The dollar was on track on Friday for a weekly gain of over 1 percent against a basket of currencies after a chorus of US Federal Reserve officials signalled more interest rate increases than the market had been pricing in. The latest was St. Louis Fed President James Bullard, who said on Thursday that another US interest rate hike "may not be far off" and noted labour market improvement.
"There's not a lot that will come" in terms of data before the US central bank's April 26-27 policy meeting, Bullard told reporters. "I'd like to be confident that inflation expectations are stabilising, and hopefully increasing." This week's hawkish remarks followed the central bank's March meeting last week, in which the Fed halved its rate hike expectations to two from four for this year.
Trading globally was likely to be thin, with many key markets, including Australia, the UK and the United States, closed to observe Good Friday. Some will be closed Monday as well after Sunday's Easter holiday. The dollar index, which tracks the greenback against a basket of six rival currencies, added about 0.2 percent to 96.285. It was poised to rise 1.3 percent for the week, its first such gain this month.
The dollar edged up 0.1 percent against the yen to 113.04 . It was up 1.3 percent for the week and well above last week's 17-month low of 110.67 yen. "The 114 yen handle will come in view for the dollar if next week's US data show a good pace of job growth, stronger inflation and a bottoming out of manufacturing sector sentiment," said Masafumi Yamamoto, chief FX strategist at Mizuho Securities in Tokyo.
A batch of US indicators are scheduled to be released next week, such as Monday's core personal consumption expenditures price (PCE) index, Thursday's Chicago purchasing management index (PMI) and Friday's non-farm payrolls report.

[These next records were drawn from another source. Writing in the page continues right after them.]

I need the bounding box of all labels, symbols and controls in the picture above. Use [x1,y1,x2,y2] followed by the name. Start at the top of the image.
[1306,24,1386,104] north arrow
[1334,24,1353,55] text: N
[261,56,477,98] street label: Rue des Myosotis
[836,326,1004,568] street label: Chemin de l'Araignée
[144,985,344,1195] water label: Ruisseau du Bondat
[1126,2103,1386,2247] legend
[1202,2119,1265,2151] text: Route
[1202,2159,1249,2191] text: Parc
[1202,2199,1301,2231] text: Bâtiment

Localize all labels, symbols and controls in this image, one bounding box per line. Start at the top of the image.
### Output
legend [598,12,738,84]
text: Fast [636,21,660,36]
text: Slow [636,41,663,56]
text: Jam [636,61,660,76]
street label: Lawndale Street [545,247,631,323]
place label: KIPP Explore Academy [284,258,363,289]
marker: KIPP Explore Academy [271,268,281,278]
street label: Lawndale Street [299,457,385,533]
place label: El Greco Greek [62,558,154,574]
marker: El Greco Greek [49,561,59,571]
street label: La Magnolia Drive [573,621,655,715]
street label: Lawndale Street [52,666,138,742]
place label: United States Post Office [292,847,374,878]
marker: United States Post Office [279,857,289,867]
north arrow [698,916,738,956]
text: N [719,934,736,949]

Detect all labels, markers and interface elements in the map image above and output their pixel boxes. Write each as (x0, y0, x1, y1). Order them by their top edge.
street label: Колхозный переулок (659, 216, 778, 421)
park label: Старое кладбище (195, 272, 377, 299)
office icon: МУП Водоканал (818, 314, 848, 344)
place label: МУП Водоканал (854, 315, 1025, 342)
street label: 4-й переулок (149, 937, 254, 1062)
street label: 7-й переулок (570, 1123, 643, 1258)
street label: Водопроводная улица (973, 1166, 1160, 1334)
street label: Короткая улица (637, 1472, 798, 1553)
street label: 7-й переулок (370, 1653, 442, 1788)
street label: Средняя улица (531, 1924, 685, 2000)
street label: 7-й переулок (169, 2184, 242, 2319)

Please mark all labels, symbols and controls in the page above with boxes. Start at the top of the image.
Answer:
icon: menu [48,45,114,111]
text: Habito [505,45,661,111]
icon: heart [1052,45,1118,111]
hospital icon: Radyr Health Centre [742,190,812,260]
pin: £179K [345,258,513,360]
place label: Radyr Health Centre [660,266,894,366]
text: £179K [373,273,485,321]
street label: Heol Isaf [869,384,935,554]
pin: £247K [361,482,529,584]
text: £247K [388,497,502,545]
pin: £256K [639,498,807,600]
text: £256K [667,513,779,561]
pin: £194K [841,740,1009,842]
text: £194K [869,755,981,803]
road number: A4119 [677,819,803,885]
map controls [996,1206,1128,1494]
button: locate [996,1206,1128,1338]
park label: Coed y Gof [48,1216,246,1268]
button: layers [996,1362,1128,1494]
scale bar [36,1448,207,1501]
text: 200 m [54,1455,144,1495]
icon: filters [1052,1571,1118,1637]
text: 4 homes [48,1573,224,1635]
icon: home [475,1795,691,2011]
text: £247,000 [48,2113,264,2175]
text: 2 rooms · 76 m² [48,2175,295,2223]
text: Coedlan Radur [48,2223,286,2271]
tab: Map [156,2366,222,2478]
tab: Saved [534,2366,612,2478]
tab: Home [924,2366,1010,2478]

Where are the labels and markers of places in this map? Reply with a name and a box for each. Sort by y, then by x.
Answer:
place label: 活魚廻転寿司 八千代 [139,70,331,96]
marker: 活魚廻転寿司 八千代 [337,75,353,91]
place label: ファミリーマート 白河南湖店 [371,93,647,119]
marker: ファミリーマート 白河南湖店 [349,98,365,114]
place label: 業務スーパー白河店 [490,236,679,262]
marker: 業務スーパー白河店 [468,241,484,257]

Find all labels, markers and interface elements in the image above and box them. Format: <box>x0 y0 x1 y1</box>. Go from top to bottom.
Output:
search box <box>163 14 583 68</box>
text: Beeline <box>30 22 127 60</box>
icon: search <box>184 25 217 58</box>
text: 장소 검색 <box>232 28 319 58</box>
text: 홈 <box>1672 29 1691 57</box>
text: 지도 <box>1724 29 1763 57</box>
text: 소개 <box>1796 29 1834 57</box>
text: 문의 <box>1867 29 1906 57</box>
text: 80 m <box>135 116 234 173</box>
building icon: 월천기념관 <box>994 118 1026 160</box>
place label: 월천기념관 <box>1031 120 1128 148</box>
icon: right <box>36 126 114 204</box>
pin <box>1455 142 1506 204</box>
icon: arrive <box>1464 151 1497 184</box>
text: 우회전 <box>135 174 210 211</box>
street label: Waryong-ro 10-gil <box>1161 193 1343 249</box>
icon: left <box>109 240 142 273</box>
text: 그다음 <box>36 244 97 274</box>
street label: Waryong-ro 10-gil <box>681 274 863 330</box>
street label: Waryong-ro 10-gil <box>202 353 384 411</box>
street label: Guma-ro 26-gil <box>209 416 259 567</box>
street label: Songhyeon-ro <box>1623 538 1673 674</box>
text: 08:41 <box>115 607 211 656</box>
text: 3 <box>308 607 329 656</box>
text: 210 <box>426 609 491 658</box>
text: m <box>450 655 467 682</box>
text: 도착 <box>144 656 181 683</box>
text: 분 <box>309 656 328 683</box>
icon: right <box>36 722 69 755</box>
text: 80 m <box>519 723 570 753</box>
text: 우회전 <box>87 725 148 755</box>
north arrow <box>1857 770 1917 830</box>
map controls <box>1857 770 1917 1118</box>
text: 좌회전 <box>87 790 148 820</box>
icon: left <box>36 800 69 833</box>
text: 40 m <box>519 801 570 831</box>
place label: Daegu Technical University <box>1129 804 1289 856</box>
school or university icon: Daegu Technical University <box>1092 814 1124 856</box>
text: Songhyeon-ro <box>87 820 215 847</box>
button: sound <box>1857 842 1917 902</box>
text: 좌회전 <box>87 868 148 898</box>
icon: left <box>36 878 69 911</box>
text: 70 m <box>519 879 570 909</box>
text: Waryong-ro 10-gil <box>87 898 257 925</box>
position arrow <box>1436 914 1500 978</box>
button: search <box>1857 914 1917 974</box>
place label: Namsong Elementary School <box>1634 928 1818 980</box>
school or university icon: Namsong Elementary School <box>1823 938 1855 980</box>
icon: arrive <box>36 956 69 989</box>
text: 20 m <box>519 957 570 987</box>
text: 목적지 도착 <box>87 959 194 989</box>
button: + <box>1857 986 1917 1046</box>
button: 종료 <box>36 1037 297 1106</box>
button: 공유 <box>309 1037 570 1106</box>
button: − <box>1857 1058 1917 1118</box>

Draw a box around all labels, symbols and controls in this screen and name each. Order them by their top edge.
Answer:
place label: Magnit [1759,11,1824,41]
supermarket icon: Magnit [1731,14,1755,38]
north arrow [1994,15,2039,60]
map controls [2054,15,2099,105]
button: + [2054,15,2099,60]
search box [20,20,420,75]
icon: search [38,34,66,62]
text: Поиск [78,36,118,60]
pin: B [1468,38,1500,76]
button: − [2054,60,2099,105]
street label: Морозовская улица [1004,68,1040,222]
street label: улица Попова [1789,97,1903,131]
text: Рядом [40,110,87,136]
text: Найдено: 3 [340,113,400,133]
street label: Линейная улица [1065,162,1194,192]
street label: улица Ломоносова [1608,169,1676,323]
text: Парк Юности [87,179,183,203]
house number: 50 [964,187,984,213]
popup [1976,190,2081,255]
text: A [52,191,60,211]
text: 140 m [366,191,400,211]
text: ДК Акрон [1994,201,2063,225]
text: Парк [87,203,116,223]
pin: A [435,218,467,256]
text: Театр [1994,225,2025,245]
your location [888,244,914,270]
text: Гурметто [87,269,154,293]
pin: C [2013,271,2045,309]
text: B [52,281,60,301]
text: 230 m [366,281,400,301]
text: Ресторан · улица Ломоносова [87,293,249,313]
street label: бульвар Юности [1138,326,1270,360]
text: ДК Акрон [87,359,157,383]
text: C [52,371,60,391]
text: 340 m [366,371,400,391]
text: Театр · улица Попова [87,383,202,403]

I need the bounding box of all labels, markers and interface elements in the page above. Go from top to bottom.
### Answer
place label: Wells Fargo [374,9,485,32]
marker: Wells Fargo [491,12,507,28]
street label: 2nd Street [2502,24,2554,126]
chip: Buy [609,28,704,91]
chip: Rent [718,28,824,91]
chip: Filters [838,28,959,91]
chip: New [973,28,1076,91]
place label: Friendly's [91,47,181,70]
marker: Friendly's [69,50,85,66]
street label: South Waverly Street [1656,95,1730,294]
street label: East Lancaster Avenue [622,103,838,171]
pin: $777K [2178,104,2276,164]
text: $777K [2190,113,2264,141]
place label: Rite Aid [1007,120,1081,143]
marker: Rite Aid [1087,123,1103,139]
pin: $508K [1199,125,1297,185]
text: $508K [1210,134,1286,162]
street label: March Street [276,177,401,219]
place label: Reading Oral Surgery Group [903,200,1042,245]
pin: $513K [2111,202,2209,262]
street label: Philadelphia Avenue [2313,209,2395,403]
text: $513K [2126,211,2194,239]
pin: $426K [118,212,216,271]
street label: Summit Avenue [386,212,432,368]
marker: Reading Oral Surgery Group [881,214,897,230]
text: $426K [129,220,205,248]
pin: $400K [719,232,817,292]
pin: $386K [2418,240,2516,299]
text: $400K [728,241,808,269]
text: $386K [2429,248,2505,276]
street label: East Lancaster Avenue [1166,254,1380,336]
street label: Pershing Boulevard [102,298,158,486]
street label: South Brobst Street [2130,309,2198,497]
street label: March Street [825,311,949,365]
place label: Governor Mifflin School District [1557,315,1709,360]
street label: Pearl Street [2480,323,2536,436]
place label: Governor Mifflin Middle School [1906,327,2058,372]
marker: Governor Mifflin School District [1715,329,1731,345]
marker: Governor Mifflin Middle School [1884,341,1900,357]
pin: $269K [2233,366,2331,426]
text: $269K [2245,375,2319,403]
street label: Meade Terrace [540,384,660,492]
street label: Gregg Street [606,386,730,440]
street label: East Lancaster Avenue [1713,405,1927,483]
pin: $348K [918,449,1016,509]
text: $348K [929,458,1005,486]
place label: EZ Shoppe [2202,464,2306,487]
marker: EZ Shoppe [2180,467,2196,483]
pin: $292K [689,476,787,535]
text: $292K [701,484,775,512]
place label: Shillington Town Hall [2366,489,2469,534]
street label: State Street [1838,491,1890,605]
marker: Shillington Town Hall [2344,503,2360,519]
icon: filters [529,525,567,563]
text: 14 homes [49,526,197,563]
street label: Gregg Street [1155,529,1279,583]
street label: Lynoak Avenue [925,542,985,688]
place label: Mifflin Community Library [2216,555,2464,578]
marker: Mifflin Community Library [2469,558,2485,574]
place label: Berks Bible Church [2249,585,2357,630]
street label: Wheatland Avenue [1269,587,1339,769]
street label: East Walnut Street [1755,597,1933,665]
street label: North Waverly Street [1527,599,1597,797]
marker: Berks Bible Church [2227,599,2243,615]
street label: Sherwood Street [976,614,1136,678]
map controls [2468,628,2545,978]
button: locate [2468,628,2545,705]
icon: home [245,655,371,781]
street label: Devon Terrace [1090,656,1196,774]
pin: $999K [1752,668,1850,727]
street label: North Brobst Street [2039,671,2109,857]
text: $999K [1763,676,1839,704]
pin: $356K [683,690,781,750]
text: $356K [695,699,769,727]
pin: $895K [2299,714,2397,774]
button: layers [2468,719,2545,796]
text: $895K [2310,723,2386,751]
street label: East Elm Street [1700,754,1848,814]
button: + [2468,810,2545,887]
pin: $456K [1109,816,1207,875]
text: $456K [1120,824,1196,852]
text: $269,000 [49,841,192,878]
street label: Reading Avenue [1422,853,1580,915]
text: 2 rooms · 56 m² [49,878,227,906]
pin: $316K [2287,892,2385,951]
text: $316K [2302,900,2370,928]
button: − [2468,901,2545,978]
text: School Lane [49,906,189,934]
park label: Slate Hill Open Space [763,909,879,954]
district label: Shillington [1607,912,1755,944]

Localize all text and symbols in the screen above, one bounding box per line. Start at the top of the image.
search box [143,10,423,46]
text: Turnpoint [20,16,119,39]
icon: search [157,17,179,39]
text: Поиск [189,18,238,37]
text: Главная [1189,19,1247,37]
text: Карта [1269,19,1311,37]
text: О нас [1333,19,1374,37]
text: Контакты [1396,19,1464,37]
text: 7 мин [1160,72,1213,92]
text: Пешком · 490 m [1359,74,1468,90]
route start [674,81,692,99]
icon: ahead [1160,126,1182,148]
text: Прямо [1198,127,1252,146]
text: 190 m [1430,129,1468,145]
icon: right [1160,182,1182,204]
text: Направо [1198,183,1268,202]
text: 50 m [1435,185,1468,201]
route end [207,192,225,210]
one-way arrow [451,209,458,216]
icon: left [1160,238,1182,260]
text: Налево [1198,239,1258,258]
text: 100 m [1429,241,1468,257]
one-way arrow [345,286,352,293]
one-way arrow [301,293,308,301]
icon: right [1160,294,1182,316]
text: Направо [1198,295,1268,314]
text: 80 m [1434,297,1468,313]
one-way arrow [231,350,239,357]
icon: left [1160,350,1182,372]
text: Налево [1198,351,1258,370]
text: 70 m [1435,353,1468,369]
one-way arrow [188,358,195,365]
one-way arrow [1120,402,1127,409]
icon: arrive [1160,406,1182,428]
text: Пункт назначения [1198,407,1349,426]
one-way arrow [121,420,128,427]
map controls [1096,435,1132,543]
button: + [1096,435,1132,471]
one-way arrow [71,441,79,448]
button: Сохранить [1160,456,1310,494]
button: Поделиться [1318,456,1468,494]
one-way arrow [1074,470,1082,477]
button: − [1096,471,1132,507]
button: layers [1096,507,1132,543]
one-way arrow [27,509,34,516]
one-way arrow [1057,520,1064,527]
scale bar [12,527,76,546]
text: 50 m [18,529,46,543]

Data earlier on Friday showed that Japan's consumer inflation was flat in the year to February as low energy costs and weak consumption put a lid on price growth, keeping pressure on the Bank of Japan to add more stimulus even after easing policy less than two months ago.
The euro slipped 0.1 percent to $1.1162, below last week's one-month peak of $1.1342. It was on track to lose 0.9 percent in a week marred by attacks on Brussels for which Islamic State claimed responsibility. The attacks added to pressure on sterling and sent it to its weakest trade-weighted basis in two years on fears that British voters would decide at a poll in June to leave the European Union. Sterling was last down 0.3 percent at $1.4113, on track for a 2.5 percent loss on the week.